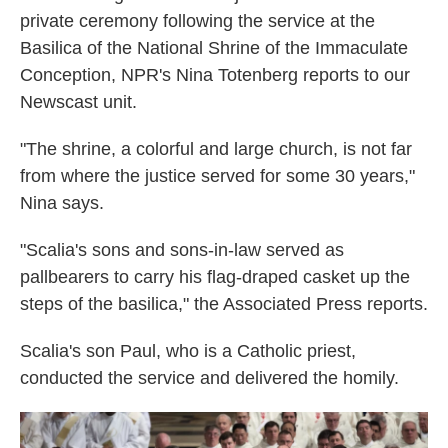
private ceremony following the service at the
Basilica of the National Shrine of the Immaculate
Conception, NPR's Nina Totenberg reports to our
Newscast unit.
"The shrine, a colorful and large church, is not far
from where the justice served for some 30 years,"
Nina says.
"Scalia's sons and sons-in-law served as
pallbearers to carry his flag-draped casket up the
steps of the basilica," the Associated Press reports.
Scalia's son Paul, who is a Catholic priest,
conducted the service and delivered the homily.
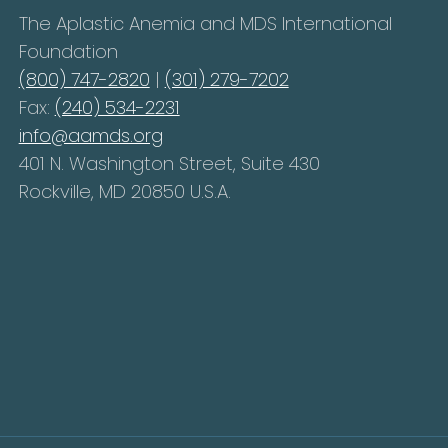
The Aplastic Anemia and MDS International
Foundation
(800) 747-2820
|
(301) 279-7202
Fax:
(240) 534-2231
info@aamds.org
401 N. Washington Street, Suite 430
Rockville, MD 20850 U.S.A.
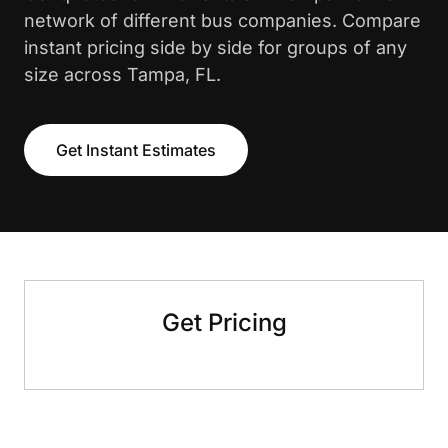
network of different bus companies. Compare
instant pricing side by side for groups of any
size across Tampa, FL.
Get Instant Estimates
Get Pricing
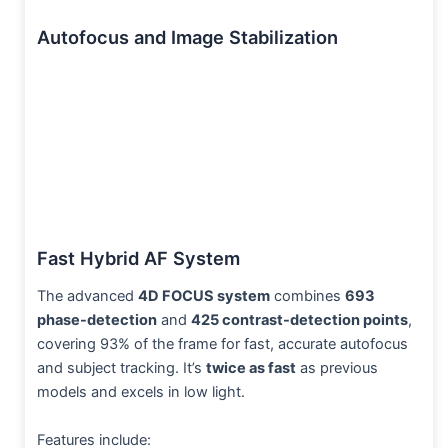
Autofocus and Image Stabilization
Fast Hybrid AF System
The advanced
4D FOCUS system
combines
693
phase-detection
and
425 contrast-detection points
,
covering 93% of the frame for fast, accurate autofocus
and subject tracking. It’s
twice as fast
as previous
models and excels in low light.
Features include:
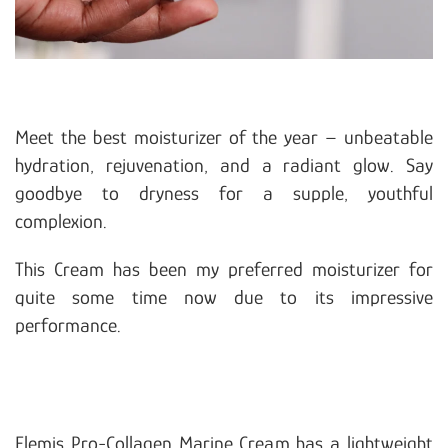
Meet the best moisturizer of the year – unbeatable
hydration, rejuvenation, and a radiant glow. Say
goodbye to dryness for a supple, youthful
complexion.
This Cream has been my preferred moisturizer for
quite some time now due to its impressive
performance.
Elemis Pro-Collagen Marine Cream has a lightweight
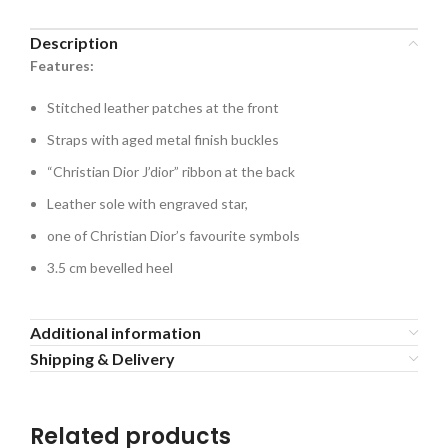
Description
Features:
Stitched leather patches at the front
Straps with aged metal finish buckles
“Christian Dior J’dior” ribbon at the back
Leather sole with engraved star,
one of Christian Dior’s favourite symbols
3.5 cm bevelled heel
Additional information
Shipping & Delivery
Related products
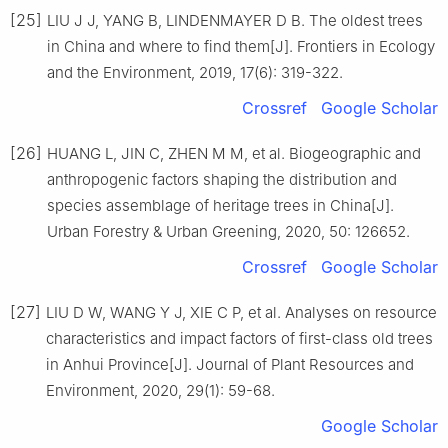
[25]
LIU
J J
,
YANG
B
,
LINDENMAYER
D B
.
The oldest trees
in China and where to find them
[J].
Frontiers in Ecology
and the Environment,
2019
,
17
(
6
):
319
-
322
.
Crossref
Google Scholar
[26]
HUANG
L
,
JIN
C
,
ZHEN
M M
,
et al
.
Biogeographic and
anthropogenic factors shaping the distribution and
species assemblage of heritage trees in China
[J].
Urban Forestry & Urban Greening,
2020
,
50
:
126652
.
Crossref
Google Scholar
[27]
LIU
D W
,
WANG
Y J
,
XIE
C P
,
et al
.
Analyses on resource
characteristics and impact factors of first-class old trees
in Anhui Province
[J].
Journal of Plant Resources and
Environment,
2020
,
29
(
1
):
59
-
68
.
Google Scholar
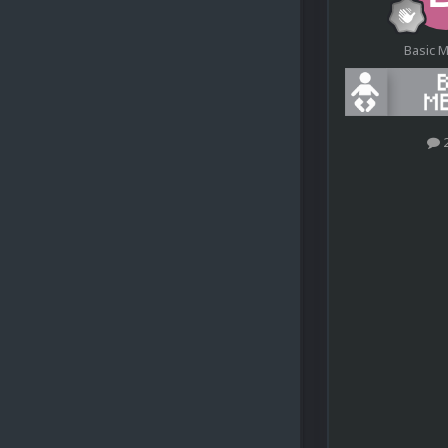
Basic 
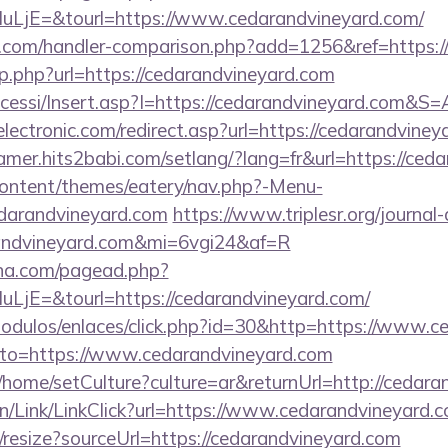
jE=&tourl=https://www.cedarandvineyard.com/
b.com/handler-comparison.php?add=1256&ref=https:/
p.php?url=https://cedarandvineyard.com
ccessi/Insert.asp?I=https://cedarandvineyard.com&S=
ectronic.com/redirect.asp?url=https://cedarandviney
camer.hits2babi.com/setlang/?lang=fr&url=https://ced
-content/themes/eatery/nav.php?-Menu-
randvineyard.com
https://www.triplesr.org/journal
arandvineyard.com&mi=6vgi24&af=R
ina.com/pagead.php?
jE=&tourl=https://cedarandvineyard.com/
odulos/enlaces/click.php?id=30&http=https://www.c
o/?to=https://www.cedarandvineyard.com
/home/setCulture?culture=ar&returnUrl=http://cedara
vn/Link/LinkClick?url=https://www.cedarandvineyard.
/resize?sourceUrl=https://cedarandvineyard.com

TASK DIRECTIONS:
List every line in the records above that contains the string "tourl", matching its case exactly.

EXPECTED ANSWER:
jE=&tourl=https://www.cedarandvineyard.com/
jE=&tourl=https://cedarandvineyard.com/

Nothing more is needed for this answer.